The art of lending in specialty finance

Specialty finance investments are more complex and harder to access for institutional money compared to private corporate debt. Credit investors need a unique skill set and approach to successfully navigate in this arena, both in terms of origination and execution. Investment opportunities are typically generated through strong industry relationships.

Specialist lenders have been able to outperform traditional corporate debt in returns, with alpha generation associated with the ability to originate niche opportunities. The tighter supply of traditional financing, combined with a set of borrowers with more price inelasticity, has resulted in higher returns in specialist lending markets.
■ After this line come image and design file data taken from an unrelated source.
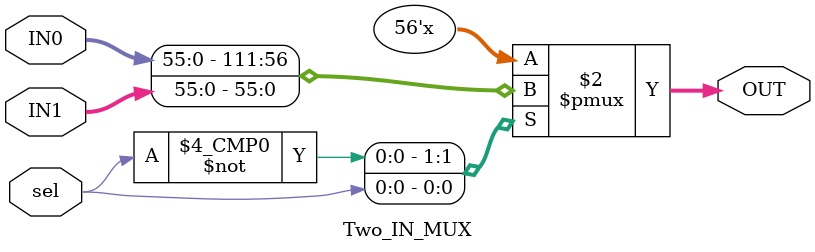
<source format=v>
module Two_IN_MUX #(parameter width =56) (
    input wire  [width-1:0]  IN0,
    input wire  [width-1:0]  IN1,
    input wire               sel,
    output reg  [width-1:0]  OUT
);

always @(*) 
 begin

    case (sel)
        1'b0: OUT = IN0;
        1'b1: OUT = IN1;
        default: OUT = 'd1; 
    endcase   
end
    
endmodule
</source>
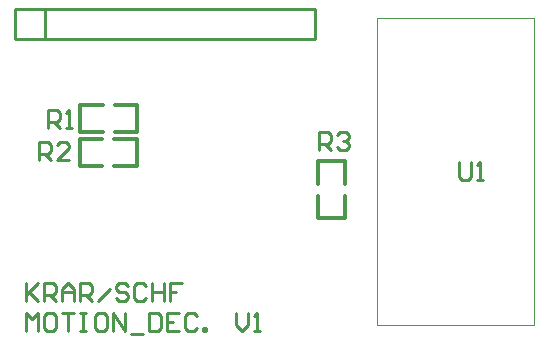
<source format=gbr>
%TF.GenerationSoftware,Altium Limited,Altium Designer,24.0.1 (36)*%
G04 Layer_Color=65535*
%FSLAX45Y45*%
%MOMM*%
%TF.SameCoordinates,8AA56912-9505-4270-891B-A046144FA8B4*%
%TF.FilePolarity,Positive*%
%TF.FileFunction,Legend,Top*%
%TF.Part,Single*%
G01*
G75*
%TA.AperFunction,NonConductor*%
%ADD19C,0.25400*%
%ADD20C,0.30480*%
%ADD21C,0.10000*%
D19*
X7893000Y8623000D02*
X10433000D01*
Y8877000D01*
X7893000D02*
X10433000D01*
X7893000Y8623000D02*
Y8877000D01*
X8147000Y8623000D02*
Y8877000D01*
X7992200Y6150592D02*
Y6302943D01*
X8042983Y6252159D01*
X8093767Y6302943D01*
Y6150592D01*
X8220726Y6302943D02*
X8169943D01*
X8144551Y6277551D01*
Y6175984D01*
X8169943Y6150592D01*
X8220726D01*
X8246118Y6175984D01*
Y6277551D01*
X8220726Y6302943D01*
X8296901D02*
X8398469D01*
X8347685D01*
Y6150592D01*
X8449252Y6302943D02*
X8500036D01*
X8474644D01*
Y6150592D01*
X8449252D01*
X8500036D01*
X8652386Y6302943D02*
X8601603D01*
X8576211Y6277551D01*
Y6175984D01*
X8601603Y6150592D01*
X8652386D01*
X8677778Y6175984D01*
Y6277551D01*
X8652386Y6302943D01*
X8728562Y6150592D02*
Y6302943D01*
X8830129Y6150592D01*
Y6302943D01*
X8880912Y6125200D02*
X8982480D01*
X9033263Y6302943D02*
Y6150592D01*
X9109438D01*
X9134830Y6175984D01*
Y6277551D01*
X9109438Y6302943D01*
X9033263D01*
X9287181D02*
X9185614D01*
Y6150592D01*
X9287181D01*
X9185614Y6226767D02*
X9236397D01*
X9439532Y6277551D02*
X9414140Y6302943D01*
X9363356D01*
X9337965Y6277551D01*
Y6175984D01*
X9363356Y6150592D01*
X9414140D01*
X9439532Y6175984D01*
X9490315Y6150592D02*
Y6175984D01*
X9515707D01*
Y6150592D01*
X9490315D01*
X9769625Y6302943D02*
Y6201375D01*
X9820408Y6150592D01*
X9871192Y6201375D01*
Y6302943D01*
X9921976Y6150592D02*
X9972759D01*
X9947367D01*
Y6302943D01*
X9921976Y6277551D01*
X7992200Y6556951D02*
Y6404600D01*
Y6455384D01*
X8093767Y6556951D01*
X8017592Y6480775D01*
X8093767Y6404600D01*
X8144551D02*
Y6556951D01*
X8220726D01*
X8246118Y6531559D01*
Y6480775D01*
X8220726Y6455384D01*
X8144551D01*
X8195334D02*
X8246118Y6404600D01*
X8296901D02*
Y6506167D01*
X8347685Y6556951D01*
X8398469Y6506167D01*
Y6404600D01*
Y6480775D01*
X8296901D01*
X8449252Y6404600D02*
Y6556951D01*
X8525427D01*
X8550819Y6531559D01*
Y6480775D01*
X8525427Y6455384D01*
X8449252D01*
X8500036D02*
X8550819Y6404600D01*
X8601603D02*
X8703170Y6506167D01*
X8855521Y6531559D02*
X8830129Y6556951D01*
X8779345D01*
X8753954Y6531559D01*
Y6506167D01*
X8779345Y6480775D01*
X8830129D01*
X8855521Y6455384D01*
Y6429992D01*
X8830129Y6404600D01*
X8779345D01*
X8753954Y6429992D01*
X9007871Y6531559D02*
X8982480Y6556951D01*
X8931696D01*
X8906304Y6531559D01*
Y6429992D01*
X8931696Y6404600D01*
X8982480D01*
X9007871Y6429992D01*
X9058655Y6556951D02*
Y6404600D01*
Y6480775D01*
X9160222D01*
Y6556951D01*
Y6404600D01*
X9312573Y6556951D02*
X9211006D01*
Y6480775D01*
X9261789D01*
X9211006D01*
Y6404600D01*
X11658433Y7586175D02*
Y7459216D01*
X11683825Y7433825D01*
X11734608D01*
X11760000Y7459216D01*
Y7586175D01*
X11810784Y7433825D02*
X11861567D01*
X11836176D01*
Y7586175D01*
X11810784Y7560783D01*
X10469880Y7683500D02*
Y7835851D01*
X10546055D01*
X10571447Y7810459D01*
Y7759675D01*
X10546055Y7734283D01*
X10469880D01*
X10520663D02*
X10571447Y7683500D01*
X10622231Y7810459D02*
X10647623Y7835851D01*
X10698406D01*
X10723798Y7810459D01*
Y7785067D01*
X10698406Y7759675D01*
X10673014D01*
X10698406D01*
X10723798Y7734283D01*
Y7708892D01*
X10698406Y7683500D01*
X10647623D01*
X10622231Y7708892D01*
X8098041Y7598825D02*
Y7751175D01*
X8174217D01*
X8199608Y7725783D01*
Y7675000D01*
X8174217Y7649608D01*
X8098041D01*
X8148825D02*
X8199608Y7598825D01*
X8351959D02*
X8250392D01*
X8351959Y7700392D01*
Y7725783D01*
X8326567Y7751175D01*
X8275784D01*
X8250392Y7725783D01*
X8173433Y7873825D02*
Y8026175D01*
X8249608D01*
X8275000Y8000784D01*
Y7950000D01*
X8249608Y7924608D01*
X8173433D01*
X8224216D02*
X8275000Y7873825D01*
X8325784D02*
X8376567D01*
X8351176D01*
Y8026175D01*
X8325784Y8000784D01*
D20*
X10460700Y7591300D02*
X10689300D01*
X10460700Y7108700D02*
X10689300D01*
X10460700Y7400800D02*
Y7591300D01*
X10689300Y7400800D02*
Y7591300D01*
Y7108700D02*
Y7299200D01*
X10460700Y7108700D02*
Y7299200D01*
X8927000Y7551195D02*
Y7779795D01*
X8444400Y7551195D02*
Y7779795D01*
X8736500D02*
X8927000D01*
X8736500Y7551195D02*
X8927000D01*
X8444400D02*
X8634900D01*
X8444400Y7779795D02*
X8634900D01*
X8448000Y7835700D02*
Y8064300D01*
X8930600Y7835700D02*
Y8064300D01*
X8448000Y7835700D02*
X8638500D01*
X8448000Y8064300D02*
X8638500D01*
X8740100D02*
X8930600D01*
X8740100Y7835700D02*
X8930600D01*
D21*
X10962000Y6200000D02*
Y8800000D01*
X12292000D01*
Y6200000D02*
Y8800000D01*
X10962000Y6200000D02*
X12292000D01*
%TF.MD5,3034c6632f24dafda82f1ae74137d46d*%
M02*

</source>
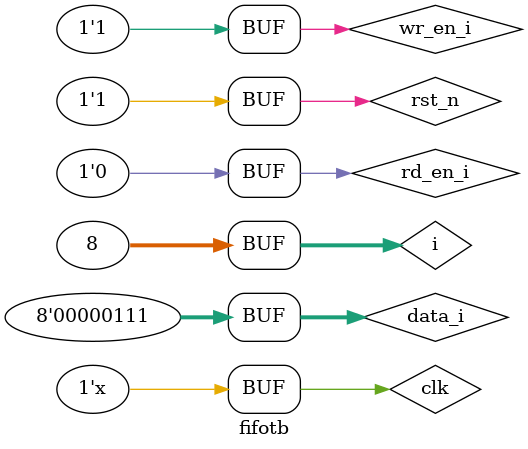
<source format=v>
`timescale 1ns / 1ps
`define clk_period 10

module fifotb();
integer i;
    reg clk;
    reg rst_n;
    //write data
    reg wr_en_i;
    reg [7:0] data_i;
    wire full_o;
    //read data
    reg rd_en_i;
    wire [7:0] data_o;
    wire empty_o;
    
fifo FIFO(
    .clk(clk),
    .rst_n(rst_n),
    //write data
    .wr_en_i(wr_en_i),
    .data_i(data_i),
    .full_o(full_o),
    //read data
    .rd_en_i(rd_en_i),
    .data_o(data_o),
    .empty_o(empty_o)
);

initial clk = 1'b1;
always #(`clk_period/2) clk=~clk;

initial begin
    rst_n=1'b1;
    wr_en_i=1'b0;
    rd_en_i=1'b0;
    data_i= 8'b0;
    #(`clk_period);
    rst_n=1'b0;
    #(`clk_period);
    rst_n=1'b1;
    wr_en_i=1'b1;
    rd_en_i=1'b0;
    for(i=0;i<8;i=i+1)begin
        data_i=i;
        #(`clk_period);
    end
    
    wr_en_i=1'b0;
    rd_en_i=1'b1;
    for(i=0;i<8;i=i+1)begin
        #(`clk_period);
    end
    
    wr_en_i=1'b1;
    rd_en_i=1'b0;
    for(i=0;i<8;i=i+1)begin
        data_i=i;
        #(`clk_period);
    end
    #(`clk_period);
    #(`clk_period);
    #(`clk_period);

    
    
end

endmodule

</source>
The challenge for firms is to ensure that there is no significant reduction in underwritten credit quality whilst earning a premium.

The option for specialty finance loans to generate a predictable cash flow stream enables them to pay consistent principal and interest on investments. Loan portfolios in specialty finance are also well-protected as they are often secured by large underlying pools of individual financial assets, which diversifies potential risk across investments.

Specialty finance investments are distinct in their uncorrelated nature compared to the macro economy and market volatility, even in comparison to other equity and debt investments available to most investors. Therefore, these assets provide an attractive diversification for an investment portfolio.

The future of specialty finance

The global private debt market is predicted to more than double from $1.21 trillion to $2.69 trillion in 2026. Direct lending and distressed debt account for 65% of global private debt (Preqin 2022). Specialty finance lending accounts for less than 10% of the total asset class AUM. This is where specialist lenders identify and fund interesting market niches, creating opportunities for accredited investors.

The UK has the most sophisticated and diversified private debt market in Europe and, globally, it sits only behind the US. The UK fintech sector has also cemented its position as the fintech leader of Europe, with London topping the Savills European Fintech Occupier Index 2021. Therefore, the UK is a strong hub for producing appealing specialty finance opportunities.

In addition, COVID-19 highlighted the importance of specialty finance firms playing an active role in addressing the financing needs of consumers and businesses who are ineligible for more traditional funding as credit underwriting parameters tightened at several large financial institutions.

One of the most favourable aspects of specialty finance has arguably been its lack of competition. Since most of the institutional sponsorship has gone towards direct lending, firms in the specialist lending arena have not had to compete as aggressively on price or terms. However, given the private debt market’s year-on-year growth rate and strong risk-adjusted return potential, there is merit for more institutional private credit strategies to incorporate UK specialist lending investments in the future.